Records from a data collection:
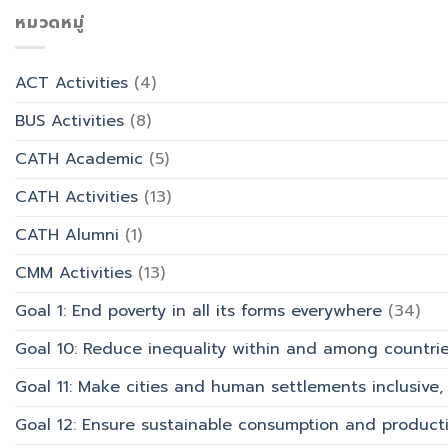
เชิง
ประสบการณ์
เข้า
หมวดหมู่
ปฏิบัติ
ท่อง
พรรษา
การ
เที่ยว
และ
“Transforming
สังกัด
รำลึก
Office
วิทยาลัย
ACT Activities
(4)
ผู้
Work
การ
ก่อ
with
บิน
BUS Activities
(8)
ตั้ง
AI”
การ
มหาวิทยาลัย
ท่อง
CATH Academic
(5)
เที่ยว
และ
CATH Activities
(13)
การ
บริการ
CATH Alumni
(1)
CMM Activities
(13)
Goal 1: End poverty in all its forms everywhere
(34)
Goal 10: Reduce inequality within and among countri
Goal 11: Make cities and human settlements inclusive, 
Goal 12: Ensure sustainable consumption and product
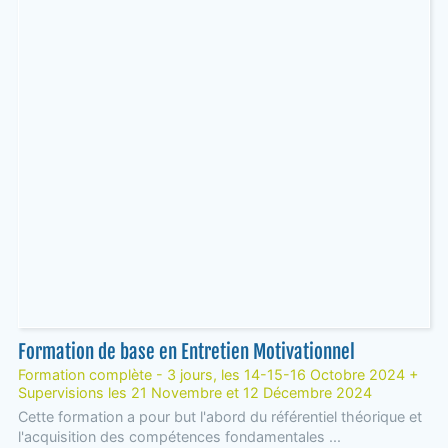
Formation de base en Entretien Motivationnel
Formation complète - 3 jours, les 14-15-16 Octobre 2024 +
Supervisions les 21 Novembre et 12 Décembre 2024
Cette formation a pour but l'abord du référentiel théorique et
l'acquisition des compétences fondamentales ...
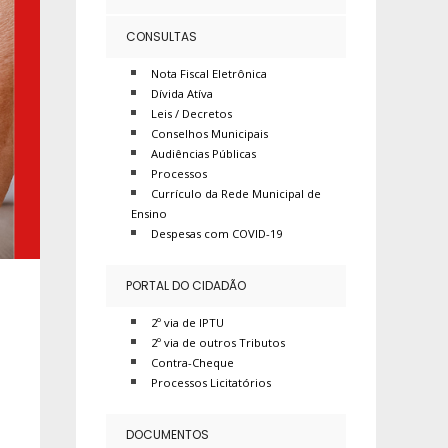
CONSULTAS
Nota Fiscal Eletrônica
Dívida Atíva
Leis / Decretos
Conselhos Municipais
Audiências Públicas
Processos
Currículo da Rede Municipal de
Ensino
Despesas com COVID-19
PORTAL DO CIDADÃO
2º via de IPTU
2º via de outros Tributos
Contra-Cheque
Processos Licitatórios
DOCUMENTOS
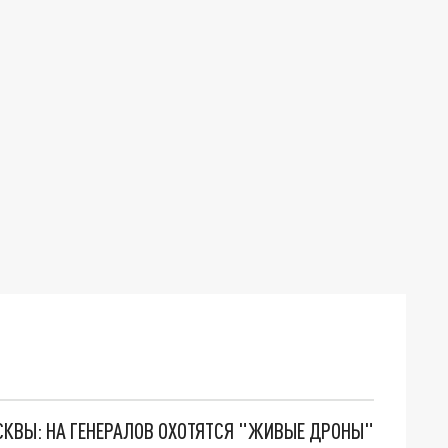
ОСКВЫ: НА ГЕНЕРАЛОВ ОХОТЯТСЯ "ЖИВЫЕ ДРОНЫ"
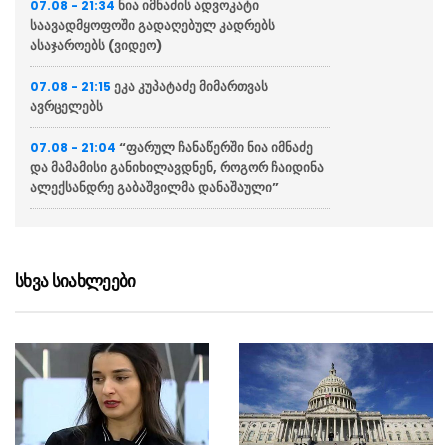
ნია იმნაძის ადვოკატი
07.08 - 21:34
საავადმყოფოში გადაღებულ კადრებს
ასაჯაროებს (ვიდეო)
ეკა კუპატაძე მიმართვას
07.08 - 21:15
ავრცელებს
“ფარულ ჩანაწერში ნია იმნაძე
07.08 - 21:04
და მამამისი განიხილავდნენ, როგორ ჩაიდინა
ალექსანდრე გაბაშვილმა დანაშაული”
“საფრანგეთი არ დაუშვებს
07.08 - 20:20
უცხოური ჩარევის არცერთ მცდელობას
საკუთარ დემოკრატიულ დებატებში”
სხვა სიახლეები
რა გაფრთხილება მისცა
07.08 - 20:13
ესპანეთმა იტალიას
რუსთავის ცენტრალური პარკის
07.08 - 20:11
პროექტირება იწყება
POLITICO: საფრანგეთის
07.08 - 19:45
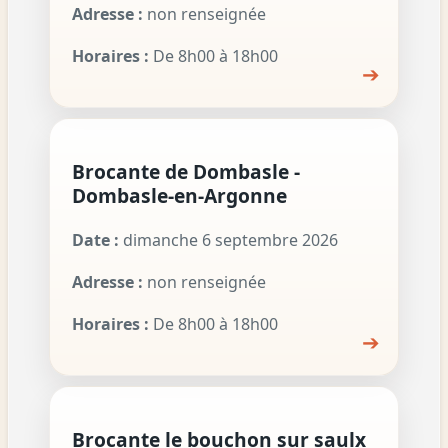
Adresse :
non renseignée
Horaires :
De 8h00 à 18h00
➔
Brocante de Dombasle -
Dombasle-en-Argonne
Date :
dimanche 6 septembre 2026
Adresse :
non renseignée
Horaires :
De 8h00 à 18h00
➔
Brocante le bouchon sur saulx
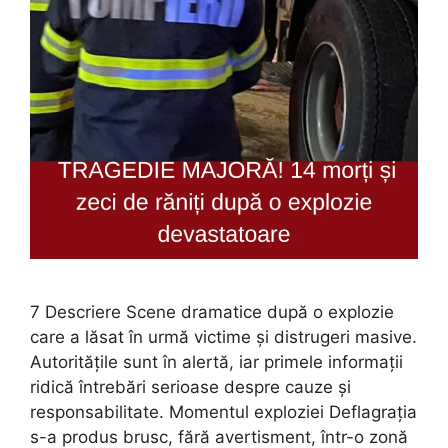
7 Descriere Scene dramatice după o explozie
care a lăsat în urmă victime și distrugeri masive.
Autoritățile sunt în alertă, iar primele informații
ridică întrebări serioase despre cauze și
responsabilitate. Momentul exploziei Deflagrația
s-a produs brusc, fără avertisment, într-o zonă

▶ [Your objective]: Read the records above. Show each line that has the string "Goal".

▶ [Exercise answer]:
Goal 1: End poverty in all its forms everywhere
Goal 10: Reduce inequality within and among countri
Goal 11: Make cities and human settlements inclusive, 
Goal 12: Ensure sustainable consumption and product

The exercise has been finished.